Labour peer and former Foreign Office minister Baroness Kinnock has demanded an explanation of why the UK “facilitated meetings between the Eritrean government and a range of mining and investment companies”.
Lady Kinnock wanted to know if the government had been helping an administration she called “one of the most secretive and repressive regimes in the whole world”.
Foreign Office Minister Baroness Warsi admitted such a meeting was “not something I’m aware of” and said Lady Kinnock was “more well-informed than I am on this issue” but promised to write to her.
The issue was first raised at questions on 30 January 2013 by Lib Dem Lord Chidgey, vice-chair of the all-party group on Africa.
Lord Chidgey said the appointment of Ethiopia’s new prime minister as chair of the African Union represented “shifting political ground” and an opportunity to “unlock the security stalemate” between Ethiopia and Eritrea.
The Bishop of Wakefield added it was a chance to “reset and promote regional reforms”.
Lady Warsi told peers the situation in Mali and Algeria “shows the importance of stable government” and stressed that Eritrea and Ethiopia “should continue to speak”.
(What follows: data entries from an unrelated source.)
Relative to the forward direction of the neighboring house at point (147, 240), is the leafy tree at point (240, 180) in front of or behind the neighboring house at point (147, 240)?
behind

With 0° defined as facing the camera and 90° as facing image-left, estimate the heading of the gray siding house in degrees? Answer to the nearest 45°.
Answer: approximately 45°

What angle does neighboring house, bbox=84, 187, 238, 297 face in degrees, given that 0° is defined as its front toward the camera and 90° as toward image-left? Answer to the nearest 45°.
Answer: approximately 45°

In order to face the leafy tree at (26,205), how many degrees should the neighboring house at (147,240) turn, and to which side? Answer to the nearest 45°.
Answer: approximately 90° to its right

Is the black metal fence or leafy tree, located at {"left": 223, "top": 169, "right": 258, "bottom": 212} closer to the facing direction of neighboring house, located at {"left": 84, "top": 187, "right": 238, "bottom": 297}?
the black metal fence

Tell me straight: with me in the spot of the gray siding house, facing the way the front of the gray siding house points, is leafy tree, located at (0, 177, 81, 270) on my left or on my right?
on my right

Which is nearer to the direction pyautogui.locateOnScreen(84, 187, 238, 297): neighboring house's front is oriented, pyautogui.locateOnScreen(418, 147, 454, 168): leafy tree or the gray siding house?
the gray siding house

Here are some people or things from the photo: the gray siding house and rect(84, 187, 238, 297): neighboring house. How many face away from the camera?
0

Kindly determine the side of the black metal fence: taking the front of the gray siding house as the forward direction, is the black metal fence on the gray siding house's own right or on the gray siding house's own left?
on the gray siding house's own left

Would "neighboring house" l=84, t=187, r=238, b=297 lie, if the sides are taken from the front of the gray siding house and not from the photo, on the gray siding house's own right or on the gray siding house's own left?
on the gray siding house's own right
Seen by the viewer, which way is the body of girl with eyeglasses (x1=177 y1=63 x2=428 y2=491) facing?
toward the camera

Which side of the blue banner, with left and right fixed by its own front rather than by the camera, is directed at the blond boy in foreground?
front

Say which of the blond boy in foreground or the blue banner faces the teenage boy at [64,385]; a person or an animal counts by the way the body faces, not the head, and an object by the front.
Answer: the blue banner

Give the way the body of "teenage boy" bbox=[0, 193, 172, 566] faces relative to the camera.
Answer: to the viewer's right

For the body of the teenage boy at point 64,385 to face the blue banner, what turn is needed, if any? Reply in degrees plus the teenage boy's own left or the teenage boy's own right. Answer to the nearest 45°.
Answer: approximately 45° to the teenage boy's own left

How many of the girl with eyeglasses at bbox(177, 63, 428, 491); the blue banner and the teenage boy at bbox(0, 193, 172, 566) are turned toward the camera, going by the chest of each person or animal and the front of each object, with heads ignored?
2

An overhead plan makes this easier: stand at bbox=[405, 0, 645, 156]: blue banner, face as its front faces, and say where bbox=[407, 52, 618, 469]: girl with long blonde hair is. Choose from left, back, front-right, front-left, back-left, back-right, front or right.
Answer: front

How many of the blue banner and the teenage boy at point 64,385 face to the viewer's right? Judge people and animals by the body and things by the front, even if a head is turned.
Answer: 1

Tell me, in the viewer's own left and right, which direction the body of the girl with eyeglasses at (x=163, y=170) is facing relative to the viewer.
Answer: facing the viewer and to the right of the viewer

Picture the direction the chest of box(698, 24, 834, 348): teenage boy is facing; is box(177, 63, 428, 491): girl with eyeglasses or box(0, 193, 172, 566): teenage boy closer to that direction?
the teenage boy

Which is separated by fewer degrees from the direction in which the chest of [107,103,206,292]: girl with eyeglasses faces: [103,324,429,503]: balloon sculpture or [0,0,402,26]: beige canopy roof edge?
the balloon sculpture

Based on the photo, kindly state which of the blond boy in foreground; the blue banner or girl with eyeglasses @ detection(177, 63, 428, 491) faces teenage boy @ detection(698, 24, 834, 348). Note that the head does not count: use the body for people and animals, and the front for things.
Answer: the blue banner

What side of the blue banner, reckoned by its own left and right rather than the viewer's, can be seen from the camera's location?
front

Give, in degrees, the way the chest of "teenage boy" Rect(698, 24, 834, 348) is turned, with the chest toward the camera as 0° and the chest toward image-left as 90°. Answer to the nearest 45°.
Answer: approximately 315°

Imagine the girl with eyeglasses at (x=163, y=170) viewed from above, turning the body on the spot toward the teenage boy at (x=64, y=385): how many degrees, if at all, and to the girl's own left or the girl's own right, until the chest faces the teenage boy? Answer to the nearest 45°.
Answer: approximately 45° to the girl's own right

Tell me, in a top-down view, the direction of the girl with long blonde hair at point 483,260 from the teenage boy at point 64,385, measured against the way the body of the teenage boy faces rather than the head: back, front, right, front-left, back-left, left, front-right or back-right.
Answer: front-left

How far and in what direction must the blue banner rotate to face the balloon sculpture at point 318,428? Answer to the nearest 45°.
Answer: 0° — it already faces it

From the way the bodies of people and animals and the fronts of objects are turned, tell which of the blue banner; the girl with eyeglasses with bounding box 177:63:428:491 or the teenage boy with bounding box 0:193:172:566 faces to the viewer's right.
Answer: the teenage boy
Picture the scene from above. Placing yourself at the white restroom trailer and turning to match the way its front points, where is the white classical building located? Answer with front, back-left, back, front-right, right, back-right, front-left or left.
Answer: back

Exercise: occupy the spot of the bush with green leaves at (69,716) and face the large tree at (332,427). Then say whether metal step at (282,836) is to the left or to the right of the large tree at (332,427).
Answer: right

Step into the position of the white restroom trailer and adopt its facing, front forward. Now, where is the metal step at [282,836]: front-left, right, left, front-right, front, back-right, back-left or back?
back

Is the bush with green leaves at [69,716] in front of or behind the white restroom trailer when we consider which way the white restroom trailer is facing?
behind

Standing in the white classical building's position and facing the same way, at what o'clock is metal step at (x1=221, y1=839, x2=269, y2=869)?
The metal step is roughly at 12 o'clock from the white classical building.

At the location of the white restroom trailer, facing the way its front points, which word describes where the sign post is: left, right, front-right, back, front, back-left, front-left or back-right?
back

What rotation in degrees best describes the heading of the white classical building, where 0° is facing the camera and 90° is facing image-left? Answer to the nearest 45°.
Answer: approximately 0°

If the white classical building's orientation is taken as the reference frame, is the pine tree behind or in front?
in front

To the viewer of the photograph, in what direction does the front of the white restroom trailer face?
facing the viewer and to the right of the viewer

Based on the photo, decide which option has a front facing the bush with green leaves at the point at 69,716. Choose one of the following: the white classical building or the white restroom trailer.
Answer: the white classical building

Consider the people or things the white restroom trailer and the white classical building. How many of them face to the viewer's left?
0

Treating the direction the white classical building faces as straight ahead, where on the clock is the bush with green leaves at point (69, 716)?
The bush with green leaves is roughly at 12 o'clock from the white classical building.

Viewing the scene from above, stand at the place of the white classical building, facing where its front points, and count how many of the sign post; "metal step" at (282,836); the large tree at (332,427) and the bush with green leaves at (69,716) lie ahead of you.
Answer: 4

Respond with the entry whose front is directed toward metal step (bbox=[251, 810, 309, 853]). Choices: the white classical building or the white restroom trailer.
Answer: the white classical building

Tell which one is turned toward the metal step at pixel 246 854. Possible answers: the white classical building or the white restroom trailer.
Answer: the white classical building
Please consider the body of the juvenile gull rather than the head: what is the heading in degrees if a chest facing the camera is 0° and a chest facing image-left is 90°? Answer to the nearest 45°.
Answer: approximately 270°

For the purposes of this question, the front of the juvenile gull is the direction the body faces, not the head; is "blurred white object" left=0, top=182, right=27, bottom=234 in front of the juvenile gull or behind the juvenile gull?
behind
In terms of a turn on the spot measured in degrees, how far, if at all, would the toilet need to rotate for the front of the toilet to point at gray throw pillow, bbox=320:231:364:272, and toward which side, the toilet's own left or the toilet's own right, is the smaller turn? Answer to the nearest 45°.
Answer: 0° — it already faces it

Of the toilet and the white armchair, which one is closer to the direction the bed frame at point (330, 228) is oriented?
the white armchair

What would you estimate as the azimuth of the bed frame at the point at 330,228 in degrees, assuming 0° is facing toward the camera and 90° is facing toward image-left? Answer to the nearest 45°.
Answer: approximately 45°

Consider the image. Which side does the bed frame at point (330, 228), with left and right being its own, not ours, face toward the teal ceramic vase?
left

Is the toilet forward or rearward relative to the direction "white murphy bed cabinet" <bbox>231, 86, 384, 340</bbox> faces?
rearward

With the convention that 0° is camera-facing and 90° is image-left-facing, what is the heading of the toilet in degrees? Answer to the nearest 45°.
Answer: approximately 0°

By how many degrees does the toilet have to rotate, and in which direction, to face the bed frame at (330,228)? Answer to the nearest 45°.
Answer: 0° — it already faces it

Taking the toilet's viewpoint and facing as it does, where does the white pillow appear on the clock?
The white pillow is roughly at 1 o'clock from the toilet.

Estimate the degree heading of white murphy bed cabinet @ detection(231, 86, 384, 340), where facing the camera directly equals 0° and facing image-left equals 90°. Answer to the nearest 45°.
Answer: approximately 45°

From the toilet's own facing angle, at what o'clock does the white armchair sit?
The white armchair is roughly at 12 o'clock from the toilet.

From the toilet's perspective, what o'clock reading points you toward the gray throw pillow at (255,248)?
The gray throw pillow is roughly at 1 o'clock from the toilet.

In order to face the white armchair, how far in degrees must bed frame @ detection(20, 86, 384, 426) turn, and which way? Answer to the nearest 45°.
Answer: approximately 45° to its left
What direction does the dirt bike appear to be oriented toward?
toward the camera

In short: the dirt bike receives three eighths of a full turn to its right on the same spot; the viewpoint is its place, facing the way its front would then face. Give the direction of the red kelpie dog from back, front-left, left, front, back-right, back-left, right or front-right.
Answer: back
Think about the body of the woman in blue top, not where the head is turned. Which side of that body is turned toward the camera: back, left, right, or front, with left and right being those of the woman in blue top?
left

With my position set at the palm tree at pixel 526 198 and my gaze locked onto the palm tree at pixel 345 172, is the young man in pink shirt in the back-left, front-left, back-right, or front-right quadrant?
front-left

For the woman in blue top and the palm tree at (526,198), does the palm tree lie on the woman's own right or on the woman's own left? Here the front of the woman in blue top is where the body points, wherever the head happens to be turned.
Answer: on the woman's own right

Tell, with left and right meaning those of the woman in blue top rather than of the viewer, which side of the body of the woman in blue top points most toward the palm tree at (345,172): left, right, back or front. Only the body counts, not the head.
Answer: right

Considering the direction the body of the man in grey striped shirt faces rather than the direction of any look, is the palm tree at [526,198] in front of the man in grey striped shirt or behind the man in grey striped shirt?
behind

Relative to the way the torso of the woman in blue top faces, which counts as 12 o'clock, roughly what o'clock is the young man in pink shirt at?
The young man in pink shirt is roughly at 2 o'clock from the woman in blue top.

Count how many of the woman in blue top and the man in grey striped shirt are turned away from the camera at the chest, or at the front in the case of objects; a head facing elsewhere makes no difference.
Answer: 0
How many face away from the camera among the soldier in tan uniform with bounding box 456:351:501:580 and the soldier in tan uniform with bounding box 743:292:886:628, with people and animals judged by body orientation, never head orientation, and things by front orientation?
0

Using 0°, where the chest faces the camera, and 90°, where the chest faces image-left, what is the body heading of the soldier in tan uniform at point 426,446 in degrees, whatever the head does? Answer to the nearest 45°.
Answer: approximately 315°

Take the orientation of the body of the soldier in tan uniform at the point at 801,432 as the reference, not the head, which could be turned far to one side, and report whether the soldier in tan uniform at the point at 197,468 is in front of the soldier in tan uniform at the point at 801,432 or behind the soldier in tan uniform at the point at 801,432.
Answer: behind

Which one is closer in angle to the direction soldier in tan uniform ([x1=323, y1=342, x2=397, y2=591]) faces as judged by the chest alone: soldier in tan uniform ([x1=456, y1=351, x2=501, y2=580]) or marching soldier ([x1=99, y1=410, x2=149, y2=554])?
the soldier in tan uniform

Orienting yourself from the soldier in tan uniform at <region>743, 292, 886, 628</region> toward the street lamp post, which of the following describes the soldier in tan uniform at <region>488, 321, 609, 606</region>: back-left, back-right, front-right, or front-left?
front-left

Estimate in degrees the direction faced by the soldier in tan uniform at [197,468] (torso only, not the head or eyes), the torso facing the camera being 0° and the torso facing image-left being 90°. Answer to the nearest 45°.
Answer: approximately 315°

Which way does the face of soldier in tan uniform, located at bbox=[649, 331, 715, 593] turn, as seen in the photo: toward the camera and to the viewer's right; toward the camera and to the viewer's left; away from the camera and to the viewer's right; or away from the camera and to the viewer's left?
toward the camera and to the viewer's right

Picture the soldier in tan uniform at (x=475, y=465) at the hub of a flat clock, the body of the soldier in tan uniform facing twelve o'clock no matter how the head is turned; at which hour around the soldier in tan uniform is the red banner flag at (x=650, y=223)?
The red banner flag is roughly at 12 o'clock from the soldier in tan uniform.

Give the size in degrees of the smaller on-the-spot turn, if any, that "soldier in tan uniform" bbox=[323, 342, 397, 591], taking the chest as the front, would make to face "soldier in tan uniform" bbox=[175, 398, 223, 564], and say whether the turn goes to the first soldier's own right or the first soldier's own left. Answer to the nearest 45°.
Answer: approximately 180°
There is a fragile peace in the one-party state of Eritrea following decades of fighting with Ethiopia and Yemen.
In late January, state television was temporarily taken off air when dissident soldiers reportedly stormed the ministry of information, calling for the implementation of the country’s 1997 constitution.
The Eritrean ambassador to South Africa told news agencies there was no sign of a coup.